In the New Year, there will be no new me

It doesn't mean that there won't be any minor adjustments to become a better me. But the last thing I need in the New Year is more change.

I've realised that what I truly need is constancy. In 2017 I've experience an overabundance of change, travels, looking for new opportunities and re-ordering my life. Now, at the end of December, I've reached a point where I can actually say "This is where I want to be heading. This is what I need in life."

So in the coming New Year I wish you this:

That we all find our inner peace. Without the strife to change everything, to find something better/larger/more expensive. May we learn to be content with what we've got. Stop chasing some undefined thing that will supposedly lead us to happiness. Instead, may we find courage and time to spend time with people we love, do things we love and share with others what truly matters to us.

Tuesday, 26 December 2017

The mess of this Holy Night.

I'm not a fan of Christmas cards, even those strictly religious ones. The reason is that they all look so neat and perfect. Mary with her hair so tidy under the veil. Jesus sweetly sleeping wrapped in a blanket. St Joseph keeping watch over those two most precious people in his life. All farm animals calmly standing around as in awe. Depending on the nature of the scene you might have a shepherds bowing down, dressed simply, but always cleanly. Or the three wise men with their precious gifts looking all glorious. The stars are shining over the scene. The darkness of the night has been illuminated by the coming of Emmanuel, God with us.

Image result for Nativity (Correggio)
The Nativity by Correggio

Sounds like a fairy tale, doesn't it?

Now contrast it with the mess it must have actually been that night.

Wind blowing through this makeshift shelter. Mary with hair stuck to her wet with perspiration forehead. She probably didn't look particularly glorious after all the efforts of labour. Jesus probably wasn't washed (could they find any water in the middle of the night?), the smell of the animals must not have been pleasant. My favourite screen adaptation of the Christmas story is The Nativity series from 2010. I think it is beautiful how honest and human this particular adaptation is: with Joseph being utterly confused by the events over the nine months until the Holy Night of Christmas, Mary scared by the prospect of giving birth on a dirty floor and those faithful shepherds adoring their King. 

The Nativity by Gari Melchers, 1891
The reason why I want to think about the Christmas Night as an utterly messy affair is because in all this mess, improvised solutions and less than ideal circumstances, God was there! Christ has come into this mess. And as He has come into the mess in Bethlehem over two thousands years ago, so He comes into the mess of our lives today. He doesn't mind that we are not quite ready, that we haven't quite tidied up all those bits that should have got tidies up years ago, that we are in less than presentable outfit, that our house in not warmed up enough and that we haven't got anything to welcome Him with.

Jesus comes into my life every day, even though I am an terrible sinner and I stumble every day. But He wants to be with me in my mess. He wants to sanctify my mess. He wants to make me Holy, so that I can start dealing with my mess one thing at a time. I might never finish this task.

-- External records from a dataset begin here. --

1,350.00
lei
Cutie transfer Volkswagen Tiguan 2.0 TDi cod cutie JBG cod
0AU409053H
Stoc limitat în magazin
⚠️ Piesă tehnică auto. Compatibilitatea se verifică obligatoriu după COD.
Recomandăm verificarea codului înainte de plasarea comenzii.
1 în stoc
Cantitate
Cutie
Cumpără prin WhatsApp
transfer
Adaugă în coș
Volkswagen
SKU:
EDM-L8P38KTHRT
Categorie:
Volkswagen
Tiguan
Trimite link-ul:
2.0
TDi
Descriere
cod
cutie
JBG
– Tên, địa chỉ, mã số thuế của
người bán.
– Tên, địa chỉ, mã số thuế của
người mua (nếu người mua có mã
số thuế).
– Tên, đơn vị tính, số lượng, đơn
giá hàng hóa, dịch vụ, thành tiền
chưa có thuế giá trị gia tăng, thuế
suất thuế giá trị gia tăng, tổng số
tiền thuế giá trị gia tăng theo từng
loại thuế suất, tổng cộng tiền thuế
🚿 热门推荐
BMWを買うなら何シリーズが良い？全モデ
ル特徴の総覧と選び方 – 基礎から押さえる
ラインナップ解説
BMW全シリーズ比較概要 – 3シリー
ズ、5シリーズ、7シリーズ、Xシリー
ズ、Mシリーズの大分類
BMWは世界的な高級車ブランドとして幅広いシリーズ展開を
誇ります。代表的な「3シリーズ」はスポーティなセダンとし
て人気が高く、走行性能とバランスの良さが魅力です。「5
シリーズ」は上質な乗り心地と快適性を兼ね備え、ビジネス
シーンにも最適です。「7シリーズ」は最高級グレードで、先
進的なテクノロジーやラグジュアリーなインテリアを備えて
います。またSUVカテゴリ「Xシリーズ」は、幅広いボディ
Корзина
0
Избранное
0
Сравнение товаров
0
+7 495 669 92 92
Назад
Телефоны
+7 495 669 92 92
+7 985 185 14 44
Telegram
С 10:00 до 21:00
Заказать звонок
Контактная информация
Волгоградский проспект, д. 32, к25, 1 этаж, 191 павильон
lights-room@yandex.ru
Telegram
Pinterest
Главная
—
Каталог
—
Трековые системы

But by the grace of God I might be able to sweep some dust from the floor of the stable and maybe even wipe Mary's forehead.

Christmas is such a grace, such a blessed time. God becomes one of us, so that we can become the sons and daughters of God. With our messy lives, unfinished businesses, relationships tangled with lack of love. He has come! He is God with Us, Emmanuel. Let Him into your chaos and let Him do wonders.